Electric field induced Berry curvature dipole and non-linear anomalous Hall effects in higher wave symmetric unconventional magnets

TL;DR

This paper explores how external electric fields induce Berry curvature dipoles and nonlinear Hall effects in higher-symmetry unconventional magnets, revealing new ways to probe quantum metrics and distinguish order parameter symmetries.

Contribution

It demonstrates the electric-field-induced Berry curvature dipole and nonlinear Hall effects in higher-wave symmetric magnets, including altermagnets, highlighting their potential for probing quantum geometry.

Findings

Electric fields induce nonzero Berry curvature dipoles in symmetric magnets.

Nonlinear Hall effects are generated by ac and dc electric fields.

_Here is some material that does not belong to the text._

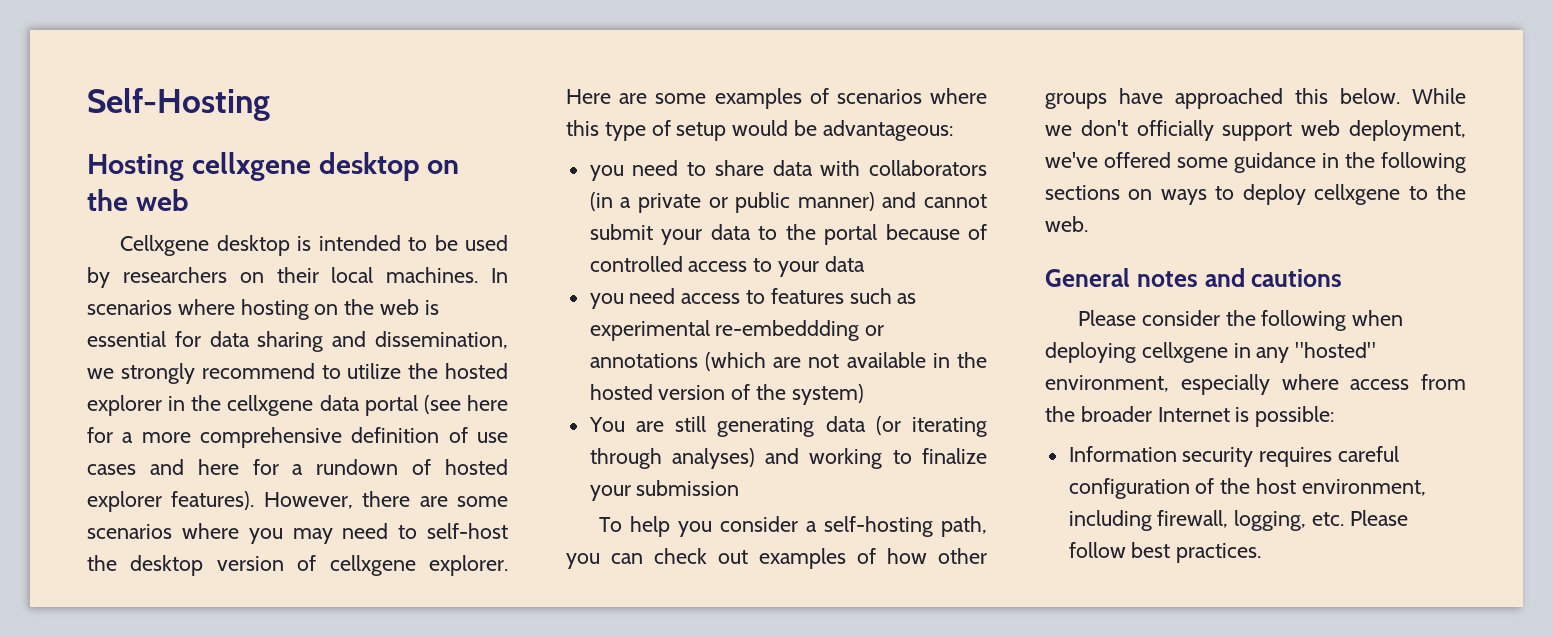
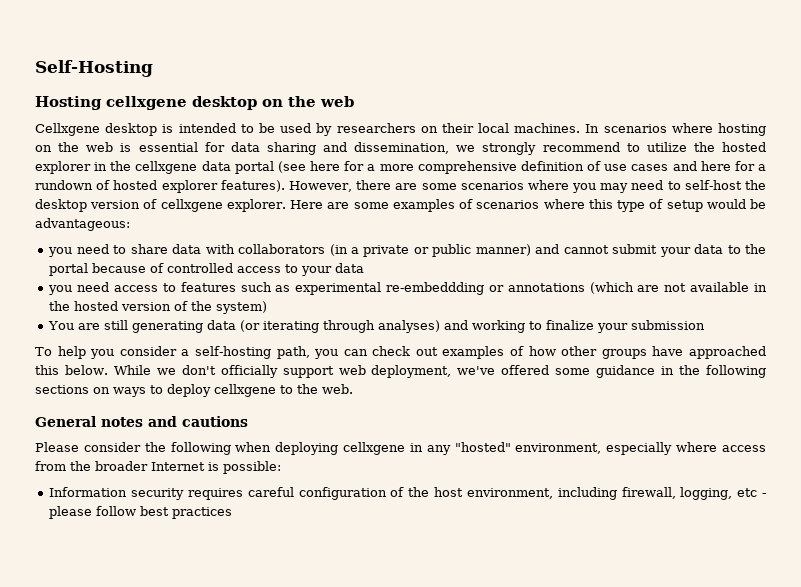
[1312,510,1408,526] etc. Please -> [737,488,766,497] [49,506,93,519] etc - please
[1176,543,1262,563] practices. -> [172,507,233,519] practices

The effects can distinguish between different order parameter symmetries.

Abstract

We investigate the second-order anomalous Hall response in two-dimensional higher-wave symmetric magnets, including the recently discovered class of collinear magnets known as altermagnets, when subjected to a symmetry-breaking external electric field. In these systems, the first- and second-order anomalous Hall responses mediated by the first- and second-order multipoles of the Berry curvature over the occupied states vanish by symmetry. However, a symmetry-breaking dc electric field can induce a nonzero Berry curvature dipole by coupling to a non-vanishing quantum metric, also known as the Berry connection polarizability. An applied ac electric field can then generate a finite nonlinear transverse Hall effect characterized by a second harmonic response. In addition, the dc field itself can generate a finite third-order transverse Hall response. We discuss this remarkable effect in a class of higher-order symmetric unconventional magnets (of $p$, $d$, $f$, $g$, $i$ symmetry), including the subclass of altermagnets. We demonstrate that the electric-field-induced anomalous Hall effect in the higher-wave-symmetric magnets can serve not only as a probe of the underlying quantum metric of the occupied states but also as a means to distinguish the even ($d$-,$g$-wave) and odd ($p$-wave) order parameter symmetries defined on the square lattice.